## What is being asked
Please write out the material below word for word, from its first line through the line that contains "genus: Arthraxon", inclusive.

(Rows taken from a dataset)
_____
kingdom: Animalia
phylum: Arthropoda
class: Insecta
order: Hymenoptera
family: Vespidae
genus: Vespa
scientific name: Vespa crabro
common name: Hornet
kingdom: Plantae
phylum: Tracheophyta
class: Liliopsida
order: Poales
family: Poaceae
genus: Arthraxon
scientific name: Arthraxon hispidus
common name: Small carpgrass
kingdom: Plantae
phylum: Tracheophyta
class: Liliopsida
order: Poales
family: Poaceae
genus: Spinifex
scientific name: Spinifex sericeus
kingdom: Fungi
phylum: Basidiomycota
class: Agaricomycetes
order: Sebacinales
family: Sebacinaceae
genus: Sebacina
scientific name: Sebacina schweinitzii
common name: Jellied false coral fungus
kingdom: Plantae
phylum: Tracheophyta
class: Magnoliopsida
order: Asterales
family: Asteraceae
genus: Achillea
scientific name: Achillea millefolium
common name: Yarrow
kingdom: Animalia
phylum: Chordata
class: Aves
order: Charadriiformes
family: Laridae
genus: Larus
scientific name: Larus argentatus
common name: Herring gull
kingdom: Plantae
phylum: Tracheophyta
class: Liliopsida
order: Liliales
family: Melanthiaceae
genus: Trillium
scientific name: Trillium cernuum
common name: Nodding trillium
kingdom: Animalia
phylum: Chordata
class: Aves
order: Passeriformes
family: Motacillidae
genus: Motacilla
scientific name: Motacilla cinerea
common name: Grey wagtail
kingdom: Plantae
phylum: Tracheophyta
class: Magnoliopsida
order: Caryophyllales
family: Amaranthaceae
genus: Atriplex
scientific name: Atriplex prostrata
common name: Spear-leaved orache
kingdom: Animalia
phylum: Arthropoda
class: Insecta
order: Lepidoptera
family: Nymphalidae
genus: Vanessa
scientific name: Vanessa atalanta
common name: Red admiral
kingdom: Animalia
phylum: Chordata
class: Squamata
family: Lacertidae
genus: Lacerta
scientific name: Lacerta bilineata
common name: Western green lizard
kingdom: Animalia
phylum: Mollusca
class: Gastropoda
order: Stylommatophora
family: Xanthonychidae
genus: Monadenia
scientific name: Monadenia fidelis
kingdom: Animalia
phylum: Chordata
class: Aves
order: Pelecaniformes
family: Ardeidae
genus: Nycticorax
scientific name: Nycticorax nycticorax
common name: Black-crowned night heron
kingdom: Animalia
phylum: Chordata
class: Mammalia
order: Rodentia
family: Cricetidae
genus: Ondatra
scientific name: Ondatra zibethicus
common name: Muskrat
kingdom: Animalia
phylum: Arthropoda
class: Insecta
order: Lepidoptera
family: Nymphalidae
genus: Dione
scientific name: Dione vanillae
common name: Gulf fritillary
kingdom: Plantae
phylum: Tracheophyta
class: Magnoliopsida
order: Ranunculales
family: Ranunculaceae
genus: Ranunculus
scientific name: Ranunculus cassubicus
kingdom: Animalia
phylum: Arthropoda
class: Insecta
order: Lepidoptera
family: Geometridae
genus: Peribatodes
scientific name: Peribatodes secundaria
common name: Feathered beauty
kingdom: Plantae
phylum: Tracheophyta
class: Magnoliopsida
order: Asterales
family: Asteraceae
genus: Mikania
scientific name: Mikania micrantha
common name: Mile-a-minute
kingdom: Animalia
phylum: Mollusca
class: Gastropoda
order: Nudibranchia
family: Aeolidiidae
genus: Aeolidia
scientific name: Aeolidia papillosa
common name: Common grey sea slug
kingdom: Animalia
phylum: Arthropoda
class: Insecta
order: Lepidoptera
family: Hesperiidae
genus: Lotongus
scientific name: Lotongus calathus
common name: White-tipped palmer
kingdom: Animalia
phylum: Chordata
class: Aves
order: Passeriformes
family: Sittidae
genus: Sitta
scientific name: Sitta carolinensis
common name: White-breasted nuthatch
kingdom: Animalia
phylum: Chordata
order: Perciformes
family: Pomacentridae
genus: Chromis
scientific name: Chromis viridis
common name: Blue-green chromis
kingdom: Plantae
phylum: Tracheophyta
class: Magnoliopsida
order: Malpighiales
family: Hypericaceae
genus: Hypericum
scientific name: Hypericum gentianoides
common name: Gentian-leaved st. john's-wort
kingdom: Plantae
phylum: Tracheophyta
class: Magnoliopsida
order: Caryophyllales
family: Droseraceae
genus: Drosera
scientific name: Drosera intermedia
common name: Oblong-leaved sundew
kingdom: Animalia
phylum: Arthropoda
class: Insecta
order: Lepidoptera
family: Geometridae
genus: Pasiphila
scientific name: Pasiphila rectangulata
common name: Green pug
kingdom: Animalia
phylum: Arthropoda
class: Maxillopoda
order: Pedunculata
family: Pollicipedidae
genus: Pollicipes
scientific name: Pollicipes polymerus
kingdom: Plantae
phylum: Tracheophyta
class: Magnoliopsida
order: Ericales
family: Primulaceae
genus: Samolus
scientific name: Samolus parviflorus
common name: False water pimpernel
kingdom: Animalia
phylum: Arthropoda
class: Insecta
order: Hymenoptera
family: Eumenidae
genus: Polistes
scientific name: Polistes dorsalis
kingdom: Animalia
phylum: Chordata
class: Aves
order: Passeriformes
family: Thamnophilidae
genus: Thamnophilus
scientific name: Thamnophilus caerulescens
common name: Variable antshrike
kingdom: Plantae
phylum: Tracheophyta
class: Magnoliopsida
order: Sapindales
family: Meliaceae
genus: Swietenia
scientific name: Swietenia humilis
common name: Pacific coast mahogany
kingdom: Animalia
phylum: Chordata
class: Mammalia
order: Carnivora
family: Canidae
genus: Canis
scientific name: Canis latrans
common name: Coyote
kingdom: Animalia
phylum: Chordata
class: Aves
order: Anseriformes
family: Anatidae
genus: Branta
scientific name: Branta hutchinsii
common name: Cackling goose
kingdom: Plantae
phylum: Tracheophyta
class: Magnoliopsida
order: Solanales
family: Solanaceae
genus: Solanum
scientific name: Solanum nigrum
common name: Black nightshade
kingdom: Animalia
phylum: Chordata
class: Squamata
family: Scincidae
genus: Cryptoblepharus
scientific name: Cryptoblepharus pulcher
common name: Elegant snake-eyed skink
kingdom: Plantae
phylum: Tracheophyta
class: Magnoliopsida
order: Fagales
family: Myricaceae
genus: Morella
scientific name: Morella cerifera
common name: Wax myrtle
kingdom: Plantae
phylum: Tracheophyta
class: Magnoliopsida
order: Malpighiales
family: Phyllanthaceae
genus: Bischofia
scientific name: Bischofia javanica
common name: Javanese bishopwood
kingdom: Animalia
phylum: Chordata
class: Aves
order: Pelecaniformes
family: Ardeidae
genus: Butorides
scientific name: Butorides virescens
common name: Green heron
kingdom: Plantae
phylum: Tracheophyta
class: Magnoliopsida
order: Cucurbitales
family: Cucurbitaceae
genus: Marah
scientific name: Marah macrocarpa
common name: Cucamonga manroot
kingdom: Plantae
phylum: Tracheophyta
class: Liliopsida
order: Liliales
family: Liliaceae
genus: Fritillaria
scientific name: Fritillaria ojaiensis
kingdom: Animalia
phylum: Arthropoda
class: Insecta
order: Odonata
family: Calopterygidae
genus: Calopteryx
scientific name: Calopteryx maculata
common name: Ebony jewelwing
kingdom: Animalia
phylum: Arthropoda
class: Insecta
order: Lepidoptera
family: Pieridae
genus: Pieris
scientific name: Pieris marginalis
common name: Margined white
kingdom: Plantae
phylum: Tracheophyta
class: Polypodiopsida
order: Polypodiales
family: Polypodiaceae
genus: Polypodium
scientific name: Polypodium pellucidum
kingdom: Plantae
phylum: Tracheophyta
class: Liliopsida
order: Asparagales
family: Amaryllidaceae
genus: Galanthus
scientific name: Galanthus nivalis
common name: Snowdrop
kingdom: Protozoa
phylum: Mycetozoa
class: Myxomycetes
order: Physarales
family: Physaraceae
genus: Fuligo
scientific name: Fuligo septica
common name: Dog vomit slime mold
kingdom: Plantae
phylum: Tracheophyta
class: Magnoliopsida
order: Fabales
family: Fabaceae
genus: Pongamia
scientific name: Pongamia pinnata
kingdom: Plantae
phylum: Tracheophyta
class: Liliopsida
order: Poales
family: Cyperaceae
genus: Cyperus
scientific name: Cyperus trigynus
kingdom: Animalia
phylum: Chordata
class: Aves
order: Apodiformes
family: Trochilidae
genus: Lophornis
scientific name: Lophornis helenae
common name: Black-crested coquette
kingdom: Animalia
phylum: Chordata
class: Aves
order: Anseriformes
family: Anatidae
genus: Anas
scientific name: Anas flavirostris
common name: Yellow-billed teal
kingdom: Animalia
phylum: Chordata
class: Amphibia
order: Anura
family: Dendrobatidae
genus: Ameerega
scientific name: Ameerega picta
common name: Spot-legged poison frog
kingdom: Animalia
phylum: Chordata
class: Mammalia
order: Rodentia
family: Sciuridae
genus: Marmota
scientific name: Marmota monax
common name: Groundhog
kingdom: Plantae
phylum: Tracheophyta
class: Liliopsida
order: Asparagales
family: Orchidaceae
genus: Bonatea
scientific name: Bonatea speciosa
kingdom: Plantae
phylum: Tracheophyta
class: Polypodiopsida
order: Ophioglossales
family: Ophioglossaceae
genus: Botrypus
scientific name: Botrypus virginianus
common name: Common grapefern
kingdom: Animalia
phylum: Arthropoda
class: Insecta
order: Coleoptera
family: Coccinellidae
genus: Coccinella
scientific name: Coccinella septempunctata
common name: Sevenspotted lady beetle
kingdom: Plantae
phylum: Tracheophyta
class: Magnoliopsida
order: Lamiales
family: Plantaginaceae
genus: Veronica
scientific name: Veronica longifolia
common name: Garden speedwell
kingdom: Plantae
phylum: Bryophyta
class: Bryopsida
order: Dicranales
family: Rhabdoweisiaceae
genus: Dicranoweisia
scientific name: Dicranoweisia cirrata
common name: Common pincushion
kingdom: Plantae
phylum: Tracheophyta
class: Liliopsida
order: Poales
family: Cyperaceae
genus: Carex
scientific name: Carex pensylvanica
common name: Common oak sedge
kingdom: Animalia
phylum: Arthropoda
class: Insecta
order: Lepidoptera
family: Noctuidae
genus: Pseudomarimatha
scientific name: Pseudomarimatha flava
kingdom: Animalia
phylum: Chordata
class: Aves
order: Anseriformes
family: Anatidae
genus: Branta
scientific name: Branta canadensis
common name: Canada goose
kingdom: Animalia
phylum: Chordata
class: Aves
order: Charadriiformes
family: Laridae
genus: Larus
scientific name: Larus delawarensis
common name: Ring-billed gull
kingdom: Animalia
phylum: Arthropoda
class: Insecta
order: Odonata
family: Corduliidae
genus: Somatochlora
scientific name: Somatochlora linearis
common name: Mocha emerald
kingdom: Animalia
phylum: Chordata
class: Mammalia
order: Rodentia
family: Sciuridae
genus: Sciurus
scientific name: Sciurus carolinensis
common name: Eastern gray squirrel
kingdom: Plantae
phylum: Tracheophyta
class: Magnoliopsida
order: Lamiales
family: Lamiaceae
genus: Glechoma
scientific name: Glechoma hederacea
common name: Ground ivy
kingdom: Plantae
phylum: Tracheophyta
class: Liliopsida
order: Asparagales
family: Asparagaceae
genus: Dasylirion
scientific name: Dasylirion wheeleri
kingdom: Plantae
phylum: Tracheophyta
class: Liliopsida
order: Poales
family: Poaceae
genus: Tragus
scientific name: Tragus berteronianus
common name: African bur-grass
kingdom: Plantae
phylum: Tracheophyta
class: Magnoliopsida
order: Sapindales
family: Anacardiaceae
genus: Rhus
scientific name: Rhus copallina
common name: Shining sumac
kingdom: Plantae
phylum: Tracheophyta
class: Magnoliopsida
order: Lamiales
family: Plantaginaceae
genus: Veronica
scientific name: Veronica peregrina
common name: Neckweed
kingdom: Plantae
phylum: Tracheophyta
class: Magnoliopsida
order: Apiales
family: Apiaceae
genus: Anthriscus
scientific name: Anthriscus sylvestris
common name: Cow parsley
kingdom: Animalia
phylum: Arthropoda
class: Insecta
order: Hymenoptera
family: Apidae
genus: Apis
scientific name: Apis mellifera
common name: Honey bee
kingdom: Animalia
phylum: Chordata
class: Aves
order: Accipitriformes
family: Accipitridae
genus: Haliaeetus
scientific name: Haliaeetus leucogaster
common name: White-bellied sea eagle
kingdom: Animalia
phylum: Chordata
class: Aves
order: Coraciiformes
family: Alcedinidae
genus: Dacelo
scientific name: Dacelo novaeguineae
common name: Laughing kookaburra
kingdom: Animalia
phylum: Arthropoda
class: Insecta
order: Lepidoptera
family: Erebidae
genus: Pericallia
_____
## Full solution
kingdom: Animalia
phylum: Arthropoda
class: Insecta
order: Hymenoptera
family: Vespidae
genus: Vespa
scientific name: Vespa crabro
common name: Hornet
kingdom: Plantae
phylum: Tracheophyta
class: Liliopsida
order: Poales
family: Poaceae
genus: Arthraxon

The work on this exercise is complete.